• GOALS
1. Please print, word for word, the part of the certification that opens with the words containing "5.The registrant’s other" and closes with "over financial reporting.".
2. Translate into Spanish this line from the certification: "I have reviewed this Annual Report on Form 10-K for the fiscal year ended March 31, 2021 of DXC Technology Company;"

CERTIFICATION OF CHIEF EXECUTIVE OFFICER PURSUANT TO SECTION 302 OF THE SARBANES-OXLEY ACT OF 2002


I, Michael J. Salvino, certify that:

1.I have reviewed this Annual Report on Form 10-K for the fiscal year ended March 31, 2021 of DXC Technology Company;
 
2.Based on my knowledge, this report does not contain any untrue statement of a material fact or omit to state a material fact necessary to make the statements made, in light of the circumstances under which such statements were made, not misleading with respect to the period covered by this report;
 
3.Based on my knowledge, the financial statements, and other financial information included in this report, fairly present in all material respects the financial condition, results of operations and cash flows of the registrant as of, and for, the periods presented in this report;
 
4.The registrant’s other certifying officer and I are responsible for establishing and maintaining disclosure controls and procedures (as defined in Exchange Act Rules 13a-15(e) and 15d-15(e)) and internal control over financial reporting (as defined in Exchange Act Rules 13a-15(f) and 15d-15(f)) for the registrant and have:
 
a)Designed such disclosure controls and procedures, or caused such disclosure controls and procedures to be designed under our supervision, to ensure that material information relating to the registrant, including its consolidated subsidiaries, is made known to us by others within those entities, particularly during the period in which this report is being prepared;
 
b)Designed such internal control over financial reporting, or caused such internal control over financial reporting to be designed under our supervision, to provide reasonable assurance regarding the reliability of financial reporting and the preparation of financial statements for external purposes in accordance with generally accepted accounting principles;
 
c)Evaluated the effectiveness of the registrant’s disclosure controls and procedures and presented in this report our conclusions about the effectiveness of the disclosure controls and procedures, as of the end of the period covered by this report based on such evaluation; and
 
d)Disclosed in this report any change in the registrant’s internal control over financial reporting that occurred during the registrant’s most recent fiscal quarter (the registrant's fourth fiscal quarter in the case of an annual report) that has materially affected, or is reasonably likely to materially affect, the registrant’s internal control over financial reporting; and
 
5.The registrant’s other certifying officer and I have disclosed, based on our most recent evaluation of internal control over financial reporting, to the registrant’s auditors and the audit committee of the registrant’s board of directors (or persons performing the equivalent functions):
 
a)All significant deficiencies and material weaknesses in the design or operation of internal control over financial reporting which are reasonably likely to adversely affect the registrant’s ability to record, process, summarize and report financial information; and
 
b)Any fraud, whether or not material, that involves management or other employees who have a significant role in the registrant’s internal control over financial reporting.

• ENTRIES PROVIDED
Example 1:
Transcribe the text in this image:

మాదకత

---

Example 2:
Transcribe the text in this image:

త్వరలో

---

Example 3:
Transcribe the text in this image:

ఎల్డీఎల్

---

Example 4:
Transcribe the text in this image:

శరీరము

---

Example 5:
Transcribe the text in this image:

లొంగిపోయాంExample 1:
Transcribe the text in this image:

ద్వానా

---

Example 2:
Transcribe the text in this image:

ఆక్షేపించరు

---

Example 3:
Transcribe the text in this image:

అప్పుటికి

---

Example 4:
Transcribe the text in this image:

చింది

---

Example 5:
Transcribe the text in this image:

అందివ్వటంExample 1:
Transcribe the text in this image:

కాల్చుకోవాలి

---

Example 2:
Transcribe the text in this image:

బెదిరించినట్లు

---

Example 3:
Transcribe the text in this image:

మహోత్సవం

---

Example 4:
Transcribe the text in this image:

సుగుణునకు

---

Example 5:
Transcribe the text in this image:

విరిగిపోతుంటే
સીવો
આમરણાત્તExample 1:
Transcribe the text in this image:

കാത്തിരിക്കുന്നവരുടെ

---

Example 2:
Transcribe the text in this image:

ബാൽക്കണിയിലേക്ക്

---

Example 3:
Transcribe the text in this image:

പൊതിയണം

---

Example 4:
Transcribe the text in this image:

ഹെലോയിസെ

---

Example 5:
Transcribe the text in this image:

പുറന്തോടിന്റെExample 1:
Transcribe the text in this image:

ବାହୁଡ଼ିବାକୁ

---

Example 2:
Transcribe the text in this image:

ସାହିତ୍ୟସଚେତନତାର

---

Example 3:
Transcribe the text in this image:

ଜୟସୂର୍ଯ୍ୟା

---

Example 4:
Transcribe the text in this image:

• OUTPUTS
1.
5.The registrant’s other certifying officer and I have disclosed, based on our most recent evaluation of internal control over financial reporting, to the registrant’s auditors and the audit committee of the registrant’s board of directors (or persons performing the equivalent functions):
 
a)All significant deficiencies and material weaknesses in the design or operation of internal control over financial reporting which are reasonably likely to adversely affect the registrant’s ability to record, process, summarize and report financial information; and
 
b)Any fraud, whether or not material, that involves management or other employees who have a significant role in the registrant’s internal control over financial reporting.

2. He revisado este Informe Anual en el Formulario 10-K de DXC Technology Company correspondiente al ejercicio fiscal terminado el 31 de marzo de 2021;